Admito que, como humano, estoy sujeto a ciertas perturbaciones, una de ellas era contra las ferias. Tuve de seguro una mala experiencia, un trauma infantil, un recuerdo tan desagradable del gentío enloquecedor y lo áspero que fue morder una manzana con caramelo y, lo difícil que fue terminarla ante la mirada iracunda de mi madre. Además de ser una manzana verde, ácida, fastidiosa para mi gusto.
Jamás se me hubiera ocurrido llevar a una novia a una feria, mucho menos caer rendido ante el cliché del chavo que apunta y dispara al blanco para ganarse el peluche prometido, mientras unos títeres quebradizos vestidos de Kiss bailan al son de una ranchera.
Pero todo esto cambio cuando conocía a Juliana, fue ella la que se encantaba con las luces de la feria, los carros locos y el ruido del mundo a media calle. Me sedujo entonces ver redimida mi pesadilla cuando tornaba los ojos hasta el cielo con los rudimentos de la Rueda de Chicago, y me convenció retándome a que me subiera, ante todo mi terror al examinar a conciencia los engranajes pastosos, las tuercas oxidadas, malos amarres, conexiones de marioneta, rieles falsos y seguros de juguete, en aquella rueda que estaba yo tan seguro se desarmaría toda en cualquier momento y, mi joven humanidad terminaría manchando el asfalto de una explosión monocroma a lo Pollock. Pero desgraciadamente sobreviví.
Fuimos muchas veces a la Feria del Cerrito, que era muy íntima y familiar y, tantas veces igual a la Feria de Jocotenango que me parecía enorme y repetitiva, pero alegre y más diversa porque convocaba allí a toda la ciudad.
Terminé tolerando las ferias, las redimí, incluso alguna noche disfruté de los churros y los juegos de lotería, caí en el cliché del chavo con el rifle, la sonrisa cándida de la chica replicando un programa; me intoxiqué con cerveza y Tacos al Pastor, dejé de ponerle excusas y peros a la pizza tiesa y a los algodones volátiles de azúcar, todo por la revelación franca de que a ella le hacía feliz recordar en estas ferias, la de su pueblo de la costa sur, esa pequeña en Iztapa a cuarenta y cinco grados a la sombra, donde todo el puerto subía a jugar a ser niño junto con hijos y abuelos, viejos sin camisa que tomaban cervezas cuajadas de hielo, masticando trozos de coco tibio. Todo esto bajo una luz tenue de bombilla y neón que a todos ellos les parecía la modernidad de la capital.
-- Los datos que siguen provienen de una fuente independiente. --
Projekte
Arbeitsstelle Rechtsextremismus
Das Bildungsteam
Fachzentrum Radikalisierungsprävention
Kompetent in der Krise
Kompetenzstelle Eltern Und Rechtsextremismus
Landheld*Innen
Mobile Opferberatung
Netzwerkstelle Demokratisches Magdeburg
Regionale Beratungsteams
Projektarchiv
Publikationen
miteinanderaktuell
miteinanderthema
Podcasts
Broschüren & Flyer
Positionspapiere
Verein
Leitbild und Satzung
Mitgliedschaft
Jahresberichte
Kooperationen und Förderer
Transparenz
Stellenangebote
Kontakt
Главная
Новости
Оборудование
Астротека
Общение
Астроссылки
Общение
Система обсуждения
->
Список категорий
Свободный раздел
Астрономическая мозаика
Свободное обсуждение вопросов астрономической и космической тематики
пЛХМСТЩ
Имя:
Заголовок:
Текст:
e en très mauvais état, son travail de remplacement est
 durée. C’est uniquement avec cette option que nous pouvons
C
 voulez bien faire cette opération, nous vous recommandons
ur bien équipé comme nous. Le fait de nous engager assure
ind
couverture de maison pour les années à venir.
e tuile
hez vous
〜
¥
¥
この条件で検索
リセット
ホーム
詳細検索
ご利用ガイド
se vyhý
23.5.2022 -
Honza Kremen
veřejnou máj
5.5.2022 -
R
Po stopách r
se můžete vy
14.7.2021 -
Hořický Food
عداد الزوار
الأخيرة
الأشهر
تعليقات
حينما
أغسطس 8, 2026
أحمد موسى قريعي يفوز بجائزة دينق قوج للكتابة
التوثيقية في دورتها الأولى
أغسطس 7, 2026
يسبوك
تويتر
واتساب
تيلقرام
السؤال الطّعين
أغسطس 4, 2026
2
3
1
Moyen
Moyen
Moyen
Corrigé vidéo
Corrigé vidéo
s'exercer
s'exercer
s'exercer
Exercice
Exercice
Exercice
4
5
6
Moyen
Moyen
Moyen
Dos espejos encontrados reflejando algo que solo una feria recrea, conectando a todas las guatemalas habidas con esa Guatemala de antes, que solo allí en Jocotenango recuperaba su simpleza extática de pueblo colonial.
Esta vez la feria es invisible en la avenida. Yo debiera estar tranquilo, pero no me deja dormir el hecho preciso de que ya la extraño.